> _DIRECTIONS_: Pull every line with "pixel" from the data below and copy it.

Data entries:
⁂
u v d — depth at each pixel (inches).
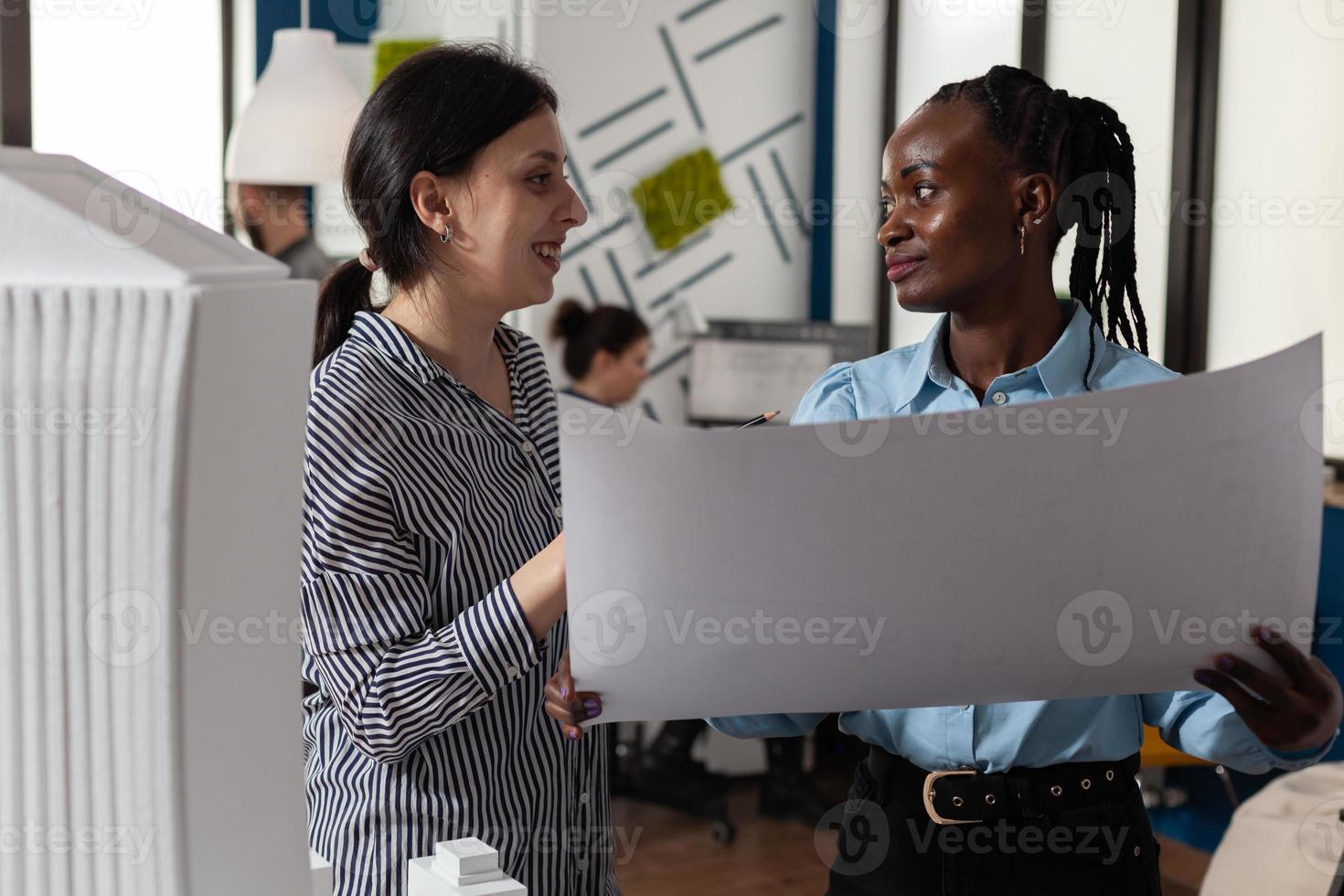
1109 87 139.9
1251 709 32.4
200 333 16.2
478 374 46.5
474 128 41.8
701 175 174.9
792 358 171.9
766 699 30.4
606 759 48.7
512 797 43.0
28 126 141.9
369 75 186.4
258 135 134.0
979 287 40.5
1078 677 31.1
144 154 184.1
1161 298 133.8
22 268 16.2
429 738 41.3
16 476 16.1
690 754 151.2
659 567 28.1
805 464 27.5
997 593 29.3
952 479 28.0
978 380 42.9
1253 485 29.5
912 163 40.3
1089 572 29.5
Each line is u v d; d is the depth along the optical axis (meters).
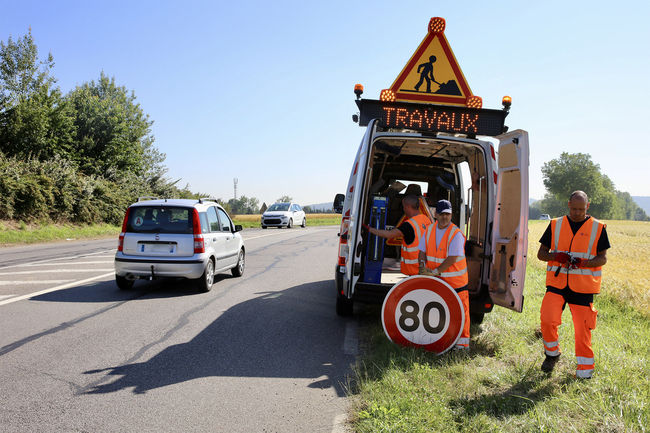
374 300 5.84
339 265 6.39
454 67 6.17
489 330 6.25
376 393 3.84
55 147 27.88
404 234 5.62
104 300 7.74
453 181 8.02
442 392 3.91
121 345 5.31
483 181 6.37
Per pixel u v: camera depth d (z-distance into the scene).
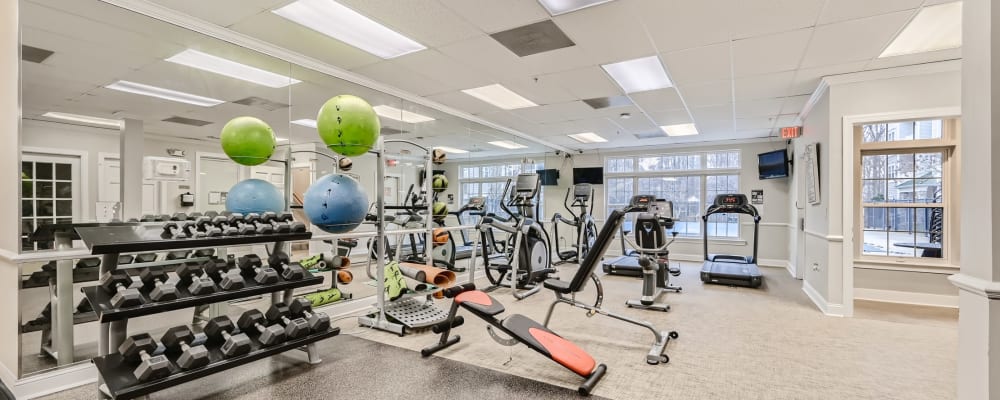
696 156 8.85
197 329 3.67
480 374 2.80
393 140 3.99
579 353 2.70
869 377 2.81
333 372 2.82
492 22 3.14
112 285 2.28
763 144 8.16
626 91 4.97
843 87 4.34
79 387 2.62
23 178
⁂
> _YOUR RESPONSE_:
u v d — depth at each pixel (inches).
Per pixel u v: camera depth d (z-distance into the scene).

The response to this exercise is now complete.